● Task:
Recast every line of the listing below as a JSON list of strings, one string per line, omitting blank lines. Leave the pictures out of the answer.

● Entries drawn from a collection:
■ ■ ■ ■

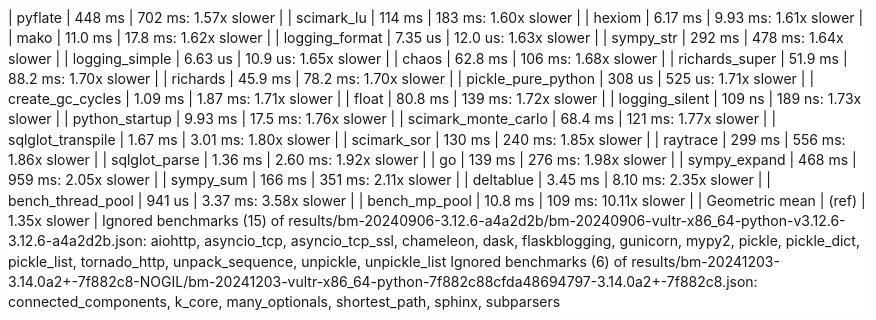 | pyflate                    | 448 ms                                                 | 702 ms: 1.57x slower                                                   |
| scimark_lu                 | 114 ms                                                 | 183 ms: 1.60x slower                                                   |
| hexiom                     | 6.17 ms                                                | 9.93 ms: 1.61x slower                                                  |
| mako                       | 11.0 ms                                                | 17.8 ms: 1.62x slower                                                  |
| logging_format             | 7.35 us                                                | 12.0 us: 1.63x slower                                                  |
| sympy_str                  | 292 ms                                                 | 478 ms: 1.64x slower                                                   |
| logging_simple             | 6.63 us                                                | 10.9 us: 1.65x slower                                                  |
| chaos                      | 62.8 ms                                                | 106 ms: 1.68x slower                                                   |
| richards_super             | 51.9 ms                                                | 88.2 ms: 1.70x slower                                                  |
| richards                   | 45.9 ms                                                | 78.2 ms: 1.70x slower                                                  |
| pickle_pure_python         | 308 us                                                 | 525 us: 1.71x slower                                                   |
| create_gc_cycles           | 1.09 ms                                                | 1.87 ms: 1.71x slower                                                  |
| float                      | 80.8 ms                                                | 139 ms: 1.72x slower                                                   |
| logging_silent             | 109 ns                                                 | 189 ns: 1.73x slower                                                   |
| python_startup             | 9.93 ms                                                | 17.5 ms: 1.76x slower                                                  |
| scimark_monte_carlo        | 68.4 ms                                                | 121 ms: 1.77x slower                                                   |
| sqlglot_transpile          | 1.67 ms                                                | 3.01 ms: 1.80x slower                                                  |
| scimark_sor                | 130 ms                                                 | 240 ms: 1.85x slower                                                   |
| raytrace                   | 299 ms                                                 | 556 ms: 1.86x slower                                                   |
| sqlglot_parse              | 1.36 ms                                                | 2.60 ms: 1.92x slower                                                  |
| go                         | 139 ms                                                 | 276 ms: 1.98x slower                                                   |
| sympy_expand               | 468 ms                                                 | 959 ms: 2.05x slower                                                   |
| sympy_sum                  | 166 ms                                                 | 351 ms: 2.11x slower                                                   |
| deltablue                  | 3.45 ms                                                | 8.10 ms: 2.35x slower                                                  |
| bench_thread_pool          | 941 us                                                 | 3.37 ms: 3.58x slower                                                  |
| bench_mp_pool              | 10.8 ms                                                | 109 ms: 10.11x slower                                                  |
| Geometric mean             | (ref)                                                  | 1.35x slower                                                           |
Ignored benchmarks (15) of results/bm-20240906-3.12.6-a4a2d2b/bm-20240906-vultr-x86_64-python-v3.12.6-3.12.6-a4a2d2b.json: aiohttp, asyncio_tcp, asyncio_tcp_ssl, chameleon, dask, flaskblogging, gunicorn, mypy2, pickle, pickle_dict, pickle_list, tornado_http, unpack_sequence, unpickle, unpickle_list
Ignored benchmarks (6) of results/bm-20241203-3.14.0a2+-7f882c8-NOGIL/bm-20241203-vultr-x86_64-python-7f882c88cfda48694797-3.14.0a2+-7f882c8.json: connected_components, k_core, many_optionals, shortest_path, sphinx, subparsers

■ ■ ■ ■

● Written solution:
[
  " | pyflate                    | 448 ms                                                 | 702 ms: 1.57x slower                                                   |",
  "| scimark_lu                 | 114 ms                                                 | 183 ms: 1.60x slower                                                   |",
  "| hexiom                     | 6.17 ms                                                | 9.93 ms: 1.61x slower                                                  |",
  "| mako                       | 11.0 ms                                                | 17.8 ms: 1.62x slower                                                  |",
  "| logging_format             | 7.35 us                                                | 12.0 us: 1.63x slower                                                  |",
  "| sympy_str                  | 292 ms                                                 | 478 ms: 1.64x slower                                                   |",
  "| logging_simple             | 6.63 us                                                | 10.9 us: 1.65x slower                                                  |",
  "| chaos                      | 62.8 ms                                                | 106 ms: 1.68x slower                                                   |",
  "| richards_super             | 51.9 ms                                                | 88.2 ms: 1.70x slower                                                  |",
  "| richards                   | 45.9 ms                                                | 78.2 ms: 1.70x slower                                                  |",
  "| pickle_pure_python         | 308 us                                                 | 525 us: 1.71x slower                                                   |",
  "| create_gc_cycles           | 1.09 ms                                                | 1.87 ms: 1.71x slower                                                  |",
  "| float                      | 80.8 ms                                                | 139 ms: 1.72x slower                                                   |",
  "| logging_silent             | 109 ns                                                 | 189 ns: 1.73x slower                                                   |",
  "| python_startup             | 9.93 ms                                                | 17.5 ms: 1.76x slower                                                  |",
  "| scimark_monte_carlo        | 68.4 ms                                                | 121 ms: 1.77x slower                                                   |",
  "| sqlglot_transpile          | 1.67 ms                                                | 3.01 ms: 1.80x slower                                                  |",
  "| scimark_sor                | 130 ms                                                 | 240 ms: 1.85x slower                                                   |",
  "| raytrace                   | 299 ms                                                 | 556 ms: 1.86x slower                                                   |",
  "| sqlglot_parse              | 1.36 ms                                                | 2.60 ms: 1.92x slower                                                  |",
  "| go                         | 139 ms                                                 | 276 ms: 1.98x slower                                                   |",
  "| sympy_expand               | 468 ms                                                 | 959 ms: 2.05x slower                                                   |",
  "| sympy_sum                  | 166 ms                                                 | 351 ms: 2.11x slower                                                   |",
  "| deltablue                  | 3.45 ms                                                | 8.10 ms: 2.35x slower                                                  |",
  "| bench_thread_pool          | 941 us                                                 | 3.37 ms: 3.58x slower                                                  |",
  "| bench_mp_pool              | 10.8 ms                                                | 109 ms: 10.11x slower                                                  |",
  "| Geometric mean             | (ref)                                                  | 1.35x slower                                                           |",
  "Ignored benchmarks (15) of results/bm-20240906-3.12.6-a4a2d2b/bm-20240906-vultr-x86_64-python-v3.12.6-3.12.6-a4a2d2b.json: aiohttp, asyncio_tcp, asyncio_tcp_ssl, chameleon, dask, flaskblogging, gunicorn, mypy2, pickle, pickle_dict, pickle_list, tornado_http, unpack_sequence, unpickle, unpickle_list",
  "Ignored benchmarks (6) of results/bm-20241203-3.14.0a2+-7f882c8-NOGIL/bm-20241203-vultr-x86_64-python-7f882c88cfda48694797-3.14.0a2+-7f882c8.json: connected_components, k_core, many_optionals, shortest_path, sphinx, subparsers"
]